CHP'li Aktaş, Öğretmenler Günü nedeniyle mesaj yayınladı;
CHP Darıca İlçe Başkanı Gökhan Aktaş, Mustafa Kemal Atatürk'ün Başöğretmen ünvanını aldığı gün olan 24 Kasım Öğretmenler Günü'nün tüm yurtta coşkuyla kutlandığını hatırlatarak, '' O gün öğretmenlere çift maaş verildiğini ve öğrencilerin okul bahçelerinde öğretmenlerini sevgi saygıyla sarılarak kutladıklarını söyledi
CHP Darıca İlçe Başkanı Gökhan Aktaş, yayınladığı mesajında şunları söyledi; Mustafa Kemal Atatürk’ün Başöğretmen ünvanını aldığı gün olan 24 Kasım Öğretmenler Günü tüm yurtta coşkuyla kutlandı, öğretmenlerimize bu özel günde, özverili çalışmaları nedeniyle 2 maaş ikramiye verildi. Öğrencileri okullarının bahçesinde öğretmenlerini sevgiyle sarılarak kutladılar. Bu cümlelere daha birçok güzel ve umut dolu cümle ekleyebilirim. Ama maalesef gerçek bu değil. Gerçeğin ne olduğuna bakalım:
41 öğretmen ataması yapılmadığı için intihar etti. Aybüke Öğretmen, Necmettin Yılmaz Öğretmen, Eda Öğretmen, Sevilay Öğretmen, Necmeddin Kuyucu Öğretmen ve daha niceleri öldürüldüler. Terör örgütü öldürdü, öğrencisi öldürdü, eşi öldürdü, velisi öldürdü. Geçinemedikleri için ek iş yapmak zorunda kaldılar. Yani öğrencilerine ayıracakları zamanı, aç kalmamak için ikinci işe ayırdılar. Dayak yediler, haklarını arayamadılar. Arkamda dağ gibi devlet var güvencesini hissedemediler.

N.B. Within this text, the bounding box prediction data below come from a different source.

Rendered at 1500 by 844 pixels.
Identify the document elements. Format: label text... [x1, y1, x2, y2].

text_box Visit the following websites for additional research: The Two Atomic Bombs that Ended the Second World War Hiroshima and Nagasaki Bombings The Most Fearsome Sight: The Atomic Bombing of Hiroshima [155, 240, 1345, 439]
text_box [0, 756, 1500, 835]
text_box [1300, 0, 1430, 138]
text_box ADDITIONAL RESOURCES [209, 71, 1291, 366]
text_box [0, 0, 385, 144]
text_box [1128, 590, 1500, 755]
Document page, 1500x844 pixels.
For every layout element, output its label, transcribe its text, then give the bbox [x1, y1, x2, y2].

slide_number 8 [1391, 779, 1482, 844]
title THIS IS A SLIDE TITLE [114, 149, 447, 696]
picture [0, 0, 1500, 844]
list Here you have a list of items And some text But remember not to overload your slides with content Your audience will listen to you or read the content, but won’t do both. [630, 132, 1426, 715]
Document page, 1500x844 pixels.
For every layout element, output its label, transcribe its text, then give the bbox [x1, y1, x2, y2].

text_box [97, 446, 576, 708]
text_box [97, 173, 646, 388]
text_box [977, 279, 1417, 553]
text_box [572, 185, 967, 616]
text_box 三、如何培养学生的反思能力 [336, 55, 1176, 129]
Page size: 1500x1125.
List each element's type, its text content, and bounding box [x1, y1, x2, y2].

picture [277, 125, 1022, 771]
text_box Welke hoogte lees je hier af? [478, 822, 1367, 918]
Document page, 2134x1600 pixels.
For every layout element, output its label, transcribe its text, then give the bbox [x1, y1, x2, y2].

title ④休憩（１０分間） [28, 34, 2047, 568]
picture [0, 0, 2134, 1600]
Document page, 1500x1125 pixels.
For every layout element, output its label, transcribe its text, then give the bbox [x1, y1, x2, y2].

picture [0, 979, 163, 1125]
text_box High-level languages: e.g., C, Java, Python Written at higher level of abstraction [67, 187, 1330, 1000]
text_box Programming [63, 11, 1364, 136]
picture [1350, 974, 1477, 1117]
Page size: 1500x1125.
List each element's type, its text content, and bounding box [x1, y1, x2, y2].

Bu koşullarda yapılan eğitim ne yazık ki her geçen gün geriye gitti. 2013-2014 Öğretim Yılı’nda kız çocuklarının okullaşma oranı yüzde 99,57 iken, 2018’de bu oran yüzde 91,5’e düştü. Ülkemizde 4 milyon 330 bin 504 çocuk okula gitmiyor. Öğretmenlerin yüzde 82’si eğitimin yetersiz olduğunu söylüyor. Köy okullarının kapatılması bu sonucun en büyük nedenlerinden birisidir. Çünkü köy öğretmeni çocukları eğittiği gibi oradaki halkı da eğitir. Okuduğunu anlamayan, dört işlem yapamayan nesiller yetişti. Bu başarısızlık ilkokuldan başlayarak, ilerleyen sınıflarda artarak devam etti.
Çocuklarımız bilinçli olarak cahil bırakılıyor. Ünvanı profesör olan bir zatın söylediği “Bize cahil, okumamış insanlar lazım. Onların ferasetine güvenirim” sözü adım adım hayata geçirildi. Okumayan, sorgulamayan, araştırmayan, düşünmeyen bir nesil yetişti. Bu nesil, nasıl kolay para kazanırım, kimin üzerine basarak yükselirim, benim çıkarlarım herşeyin üstündedir devletin bile, anlayışıyla yaşamını sürdürmektedir. Güçlünün zayıfı korumak yerine ezdiği, ahlakın yok olduğu bir yerde var olmanın zorluğunu varın siz düşünün. Sonuç: 2020 yılının ilk dokuz ayında 369 kadın cinayeti, çocuk cinayetleri, tecavüz, taciz…. Kadın cinayetlerinde 17 yılda yüzde 344,5 artış. Daha biraz önce okuduğum bir haber beni ürküttü. İmam Hatip Lisesi’nde sarık ve şalvarla derse giren bir öğrenciyi uyaran öğretmene öğrencinin verdiği yanıt ürkmem için yeterliydi. “Senin dedelerin benim dedelerimi astı, kadın başına konuşma, seni döverim.” İşte eğitimin, pardon öğretimin, geldiği nokta. Eskiden “Eğitim Öğretim Yılı” deniliyordu. Şimdi yalnızca öğretim yılı deniliyor. Eğitim sözcüğünün yok edilmesinin sonuçlarını çok ağır ödüyoruz.
Her zaman söylenen klişe bir söz vardır. “Bu ülkede kadın, çocuk ve hayvan olmak çok zor.” diye. Ama inanın bu ülkede gerçek bir öğretmen olmak çok daha zor.